En el país se ha normalizado una peligrosa civilización de indiferencia colectiva. En cada rincón del país, desde los barrios populares hasta las zonas más exclusivas, impera una disposición que puede resumirse en una frase: “Yo hago lo que me da la anhelo, sin importar a quién afecte”.
Lo preocupante de este engendro no es solo su frecuencia, sino su consentimiento. Las normas básicas de convivencia ciudadana han sido sustituidas por la ley del más robusto, del más ruidoso o del más indiferente. Y lo más circunspecto: todo ocurre en presencia de la observación pasiva, y a veces cómplice, de las autoridades.
En cualquier calle del país, las aceras han sido usurpadas. Lo que debería ser una zona de tránsito seguro para el ciudadano, se ha transformado en parqueos improvisados, talleres de mecánica, carpinterías, puestos de liquidación informal e incluso colmados que extienden sus sillas como si fueran dueños de la vía pública.
El desorden viario merece capítulo separado. Los motociclistas, en peculiar, circulan como si fueran inmunes a la ley: se cruzan los semáforos en rojo, manejan en sentido contrario, suben aceras, hacen acrobacias peligrosas en avenidas concurridas y, peor aún, todo esto lo hacen bajo la observación impotente, o indiferente, de las autoridades.
La descuido de consecuencias reales ha convertido la desorganización en norma. Y así, el tránsito dominicano se convierte cada día en una ruleta rusa.
En los sectores residenciales, el ruido ha dejado de ser la excepción para convertirse en una parte preciso del paisaje sonoro. Colmados que venden bebidas alcohólicas las 24 horas, peluquerías que funcionan como discotecas, centros de hookah sin atrevimiento y «drinks» que inundan las madrugadas con música estridente. Todo esto ocurre sin respeto al horario, al vecindario ni al sentido global.
Todo esto peso a los intentos de un Ocupación de Interior y Policía por tratar de promover una civilización de paz.
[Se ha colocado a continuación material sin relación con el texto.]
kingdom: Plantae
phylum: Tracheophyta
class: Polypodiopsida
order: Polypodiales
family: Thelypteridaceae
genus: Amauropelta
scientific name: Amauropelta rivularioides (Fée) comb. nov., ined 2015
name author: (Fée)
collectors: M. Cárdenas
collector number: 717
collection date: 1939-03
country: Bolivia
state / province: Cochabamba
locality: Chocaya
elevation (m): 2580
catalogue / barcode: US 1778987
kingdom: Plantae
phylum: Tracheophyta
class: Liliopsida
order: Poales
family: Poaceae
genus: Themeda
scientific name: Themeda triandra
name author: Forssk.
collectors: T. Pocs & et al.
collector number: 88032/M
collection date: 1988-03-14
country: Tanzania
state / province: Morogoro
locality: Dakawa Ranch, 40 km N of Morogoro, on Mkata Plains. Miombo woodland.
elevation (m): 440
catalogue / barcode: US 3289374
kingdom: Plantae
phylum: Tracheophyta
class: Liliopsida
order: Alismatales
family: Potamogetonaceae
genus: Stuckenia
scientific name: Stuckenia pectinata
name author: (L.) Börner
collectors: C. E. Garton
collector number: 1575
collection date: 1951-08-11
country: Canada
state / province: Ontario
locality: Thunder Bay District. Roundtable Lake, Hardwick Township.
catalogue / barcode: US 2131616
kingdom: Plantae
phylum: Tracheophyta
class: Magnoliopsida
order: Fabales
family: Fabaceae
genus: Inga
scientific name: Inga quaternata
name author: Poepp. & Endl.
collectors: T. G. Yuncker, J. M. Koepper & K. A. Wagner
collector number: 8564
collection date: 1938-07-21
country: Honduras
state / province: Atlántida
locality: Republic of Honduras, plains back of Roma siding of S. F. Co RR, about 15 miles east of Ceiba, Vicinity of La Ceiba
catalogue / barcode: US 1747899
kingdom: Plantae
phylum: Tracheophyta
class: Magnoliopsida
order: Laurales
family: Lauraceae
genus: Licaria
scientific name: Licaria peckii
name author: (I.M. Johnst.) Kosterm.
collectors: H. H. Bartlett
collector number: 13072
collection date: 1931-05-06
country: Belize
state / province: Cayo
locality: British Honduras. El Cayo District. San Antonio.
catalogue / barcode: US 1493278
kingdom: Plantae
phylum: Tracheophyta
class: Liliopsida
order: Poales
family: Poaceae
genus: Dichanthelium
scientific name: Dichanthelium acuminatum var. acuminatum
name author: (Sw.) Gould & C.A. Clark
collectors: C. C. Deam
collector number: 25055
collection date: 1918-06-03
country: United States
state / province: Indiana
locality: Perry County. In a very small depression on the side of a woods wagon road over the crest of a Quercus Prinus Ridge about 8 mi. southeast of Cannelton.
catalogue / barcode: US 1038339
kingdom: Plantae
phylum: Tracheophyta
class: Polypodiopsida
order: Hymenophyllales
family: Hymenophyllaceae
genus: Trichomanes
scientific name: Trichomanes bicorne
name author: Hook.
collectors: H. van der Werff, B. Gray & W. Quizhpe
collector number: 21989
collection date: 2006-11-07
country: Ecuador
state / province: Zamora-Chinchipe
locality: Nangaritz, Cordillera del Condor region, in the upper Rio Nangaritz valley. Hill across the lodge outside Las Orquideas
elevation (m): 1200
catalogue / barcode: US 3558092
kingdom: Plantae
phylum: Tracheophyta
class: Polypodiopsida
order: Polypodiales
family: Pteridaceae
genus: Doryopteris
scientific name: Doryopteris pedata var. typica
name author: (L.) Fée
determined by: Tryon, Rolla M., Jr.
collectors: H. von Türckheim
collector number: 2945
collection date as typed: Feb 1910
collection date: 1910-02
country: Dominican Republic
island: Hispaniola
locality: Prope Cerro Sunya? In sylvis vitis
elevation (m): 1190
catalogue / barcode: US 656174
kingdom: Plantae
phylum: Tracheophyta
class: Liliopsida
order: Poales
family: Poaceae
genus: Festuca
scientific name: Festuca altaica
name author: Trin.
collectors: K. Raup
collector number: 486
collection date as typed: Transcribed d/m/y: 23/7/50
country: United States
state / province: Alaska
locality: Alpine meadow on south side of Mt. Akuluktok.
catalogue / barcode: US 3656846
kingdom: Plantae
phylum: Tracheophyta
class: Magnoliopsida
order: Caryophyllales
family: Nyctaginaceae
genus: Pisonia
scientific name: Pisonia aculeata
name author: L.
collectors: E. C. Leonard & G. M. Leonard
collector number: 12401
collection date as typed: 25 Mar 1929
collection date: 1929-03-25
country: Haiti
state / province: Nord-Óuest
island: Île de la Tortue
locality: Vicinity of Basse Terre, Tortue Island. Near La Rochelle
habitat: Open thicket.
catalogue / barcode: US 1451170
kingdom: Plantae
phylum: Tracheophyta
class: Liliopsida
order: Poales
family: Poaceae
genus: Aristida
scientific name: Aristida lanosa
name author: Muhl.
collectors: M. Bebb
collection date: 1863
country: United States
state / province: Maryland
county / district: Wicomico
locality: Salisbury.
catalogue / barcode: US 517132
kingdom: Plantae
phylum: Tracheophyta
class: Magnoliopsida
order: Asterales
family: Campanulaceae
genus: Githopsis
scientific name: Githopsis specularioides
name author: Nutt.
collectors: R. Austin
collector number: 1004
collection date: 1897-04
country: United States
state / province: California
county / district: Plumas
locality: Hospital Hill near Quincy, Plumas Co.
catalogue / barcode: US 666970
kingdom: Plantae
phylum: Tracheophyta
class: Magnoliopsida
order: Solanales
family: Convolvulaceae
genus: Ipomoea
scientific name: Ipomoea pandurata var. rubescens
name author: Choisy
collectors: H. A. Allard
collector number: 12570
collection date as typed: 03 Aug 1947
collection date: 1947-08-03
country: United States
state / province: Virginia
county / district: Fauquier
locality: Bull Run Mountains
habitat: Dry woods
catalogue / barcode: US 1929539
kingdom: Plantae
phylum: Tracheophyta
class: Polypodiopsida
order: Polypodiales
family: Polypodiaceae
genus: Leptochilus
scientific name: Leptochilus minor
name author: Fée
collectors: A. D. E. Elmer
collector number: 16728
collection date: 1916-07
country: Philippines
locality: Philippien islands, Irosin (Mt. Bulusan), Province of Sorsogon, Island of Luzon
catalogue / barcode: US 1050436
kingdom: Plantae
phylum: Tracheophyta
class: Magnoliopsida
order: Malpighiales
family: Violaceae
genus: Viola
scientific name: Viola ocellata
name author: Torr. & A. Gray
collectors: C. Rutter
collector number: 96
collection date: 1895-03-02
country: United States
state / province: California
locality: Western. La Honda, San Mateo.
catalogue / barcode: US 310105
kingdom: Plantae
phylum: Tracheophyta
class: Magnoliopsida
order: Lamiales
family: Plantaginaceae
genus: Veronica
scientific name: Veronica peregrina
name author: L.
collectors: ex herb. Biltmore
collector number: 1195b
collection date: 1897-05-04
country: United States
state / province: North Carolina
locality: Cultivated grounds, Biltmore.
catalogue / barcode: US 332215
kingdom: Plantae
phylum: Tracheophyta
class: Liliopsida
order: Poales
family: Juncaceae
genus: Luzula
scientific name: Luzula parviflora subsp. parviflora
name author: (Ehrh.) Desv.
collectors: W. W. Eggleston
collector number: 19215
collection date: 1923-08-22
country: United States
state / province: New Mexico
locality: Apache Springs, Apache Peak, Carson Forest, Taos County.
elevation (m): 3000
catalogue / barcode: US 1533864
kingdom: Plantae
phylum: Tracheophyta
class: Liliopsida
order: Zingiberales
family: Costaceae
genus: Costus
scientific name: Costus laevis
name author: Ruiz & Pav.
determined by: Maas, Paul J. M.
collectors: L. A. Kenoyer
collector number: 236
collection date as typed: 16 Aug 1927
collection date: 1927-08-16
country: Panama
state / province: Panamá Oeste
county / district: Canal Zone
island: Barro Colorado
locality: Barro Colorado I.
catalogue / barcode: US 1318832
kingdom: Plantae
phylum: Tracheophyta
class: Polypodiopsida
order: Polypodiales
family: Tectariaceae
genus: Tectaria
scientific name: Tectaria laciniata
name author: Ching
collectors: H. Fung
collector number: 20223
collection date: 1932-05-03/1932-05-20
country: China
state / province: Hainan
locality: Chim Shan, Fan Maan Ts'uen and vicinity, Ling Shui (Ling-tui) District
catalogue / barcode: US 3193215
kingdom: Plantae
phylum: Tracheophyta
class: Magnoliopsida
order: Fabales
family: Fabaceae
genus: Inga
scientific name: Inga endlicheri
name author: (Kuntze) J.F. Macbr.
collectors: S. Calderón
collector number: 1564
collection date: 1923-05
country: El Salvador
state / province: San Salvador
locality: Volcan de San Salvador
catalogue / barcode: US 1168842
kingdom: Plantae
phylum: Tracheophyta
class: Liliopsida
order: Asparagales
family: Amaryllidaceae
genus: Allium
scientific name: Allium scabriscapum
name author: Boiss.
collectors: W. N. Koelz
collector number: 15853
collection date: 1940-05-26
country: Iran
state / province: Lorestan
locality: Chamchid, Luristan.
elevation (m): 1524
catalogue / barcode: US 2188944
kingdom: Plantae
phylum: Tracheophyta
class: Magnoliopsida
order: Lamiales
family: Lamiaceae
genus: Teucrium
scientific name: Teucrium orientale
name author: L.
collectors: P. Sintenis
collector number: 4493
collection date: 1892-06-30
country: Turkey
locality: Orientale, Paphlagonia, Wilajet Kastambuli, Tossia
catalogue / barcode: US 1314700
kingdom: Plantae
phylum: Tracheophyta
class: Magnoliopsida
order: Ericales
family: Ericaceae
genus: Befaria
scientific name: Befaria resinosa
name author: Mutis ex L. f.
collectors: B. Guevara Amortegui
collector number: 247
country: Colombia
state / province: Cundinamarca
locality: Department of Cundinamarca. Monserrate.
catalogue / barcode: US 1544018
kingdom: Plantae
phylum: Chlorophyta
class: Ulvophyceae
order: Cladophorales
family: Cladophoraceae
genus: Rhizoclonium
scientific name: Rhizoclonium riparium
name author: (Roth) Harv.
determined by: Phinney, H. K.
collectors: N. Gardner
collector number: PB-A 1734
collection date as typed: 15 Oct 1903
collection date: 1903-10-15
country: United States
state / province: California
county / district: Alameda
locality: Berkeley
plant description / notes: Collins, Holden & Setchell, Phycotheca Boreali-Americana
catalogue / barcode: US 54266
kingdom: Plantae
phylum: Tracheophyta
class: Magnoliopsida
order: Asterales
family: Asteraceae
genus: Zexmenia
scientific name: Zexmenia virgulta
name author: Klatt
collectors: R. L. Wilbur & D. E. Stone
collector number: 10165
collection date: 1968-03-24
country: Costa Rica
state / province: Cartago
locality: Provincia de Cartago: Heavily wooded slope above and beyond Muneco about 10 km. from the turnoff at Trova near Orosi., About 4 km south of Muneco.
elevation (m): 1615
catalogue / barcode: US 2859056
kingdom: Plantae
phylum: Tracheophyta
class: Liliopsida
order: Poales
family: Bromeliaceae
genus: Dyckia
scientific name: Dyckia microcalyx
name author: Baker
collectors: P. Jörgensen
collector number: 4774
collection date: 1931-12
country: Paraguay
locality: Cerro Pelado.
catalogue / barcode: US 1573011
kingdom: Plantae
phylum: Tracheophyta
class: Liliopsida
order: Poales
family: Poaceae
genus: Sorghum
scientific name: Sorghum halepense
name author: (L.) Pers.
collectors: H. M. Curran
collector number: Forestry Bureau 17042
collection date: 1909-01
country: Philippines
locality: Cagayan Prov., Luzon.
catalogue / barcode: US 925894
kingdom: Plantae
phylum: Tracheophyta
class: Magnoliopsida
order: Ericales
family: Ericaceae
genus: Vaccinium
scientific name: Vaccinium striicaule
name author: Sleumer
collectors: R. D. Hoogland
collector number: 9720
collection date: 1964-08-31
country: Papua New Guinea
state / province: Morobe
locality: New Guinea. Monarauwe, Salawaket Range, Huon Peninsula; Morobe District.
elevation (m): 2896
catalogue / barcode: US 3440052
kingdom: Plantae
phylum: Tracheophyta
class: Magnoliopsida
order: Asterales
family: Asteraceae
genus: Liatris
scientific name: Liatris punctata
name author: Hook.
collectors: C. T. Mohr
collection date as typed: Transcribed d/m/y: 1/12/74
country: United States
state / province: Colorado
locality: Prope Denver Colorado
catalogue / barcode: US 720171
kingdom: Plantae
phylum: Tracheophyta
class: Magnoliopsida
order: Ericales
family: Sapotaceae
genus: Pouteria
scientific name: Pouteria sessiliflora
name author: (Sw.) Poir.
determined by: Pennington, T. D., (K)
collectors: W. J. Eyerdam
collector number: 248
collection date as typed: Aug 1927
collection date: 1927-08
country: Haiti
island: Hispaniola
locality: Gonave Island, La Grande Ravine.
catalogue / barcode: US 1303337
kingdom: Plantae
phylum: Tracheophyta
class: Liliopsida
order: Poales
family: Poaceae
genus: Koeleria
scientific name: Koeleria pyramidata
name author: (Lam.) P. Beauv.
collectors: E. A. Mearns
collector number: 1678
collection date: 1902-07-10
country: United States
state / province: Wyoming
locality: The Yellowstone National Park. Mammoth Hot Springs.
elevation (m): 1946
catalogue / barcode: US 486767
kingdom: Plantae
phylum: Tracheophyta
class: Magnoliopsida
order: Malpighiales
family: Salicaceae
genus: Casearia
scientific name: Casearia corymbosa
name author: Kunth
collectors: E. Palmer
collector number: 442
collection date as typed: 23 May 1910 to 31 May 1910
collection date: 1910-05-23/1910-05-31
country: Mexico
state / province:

A esto se suma la proliferación de iglesias evangélicas improvisadas, muchas sin registro reglamentario, que se instalan en residenciales, utilizan equipos de sonido de incorporación potencia, y convierten el culto en una molestia para quienes comparten el espacio urbano.
El problema no es solo de leyes; es de civilización, de títulos y de voluntad política. En la medida en que el respeto al otro siga siendo opcional, y que cada quien actúe como si viviera en una isla interiormente de la isla, será inalcanzable cuchichear de progreso efectivo y civilización de paz.
El desorden no es una expresión de privilegio, sino una forma de violencia. La privilegio no es hacer lo que uno quiera, sino convivir bajo reglas que nos protejan a todos. Y en República Dominicana, esa lista se ha cruzado demasiadas veces.
Es urgente rescatar el valía de la convivencia. Las autoridades deben hacer su trabajo, pero incluso los ciudadanos deben contraer su responsabilidad. No se comercio solo de imponer orden, sino de rehacer una civilización de respeto mutuo.
Porque un país no se construye solo con leyes. Se construye con ciudadanos que entienden que sus derechos terminan donde comienzan los del otro.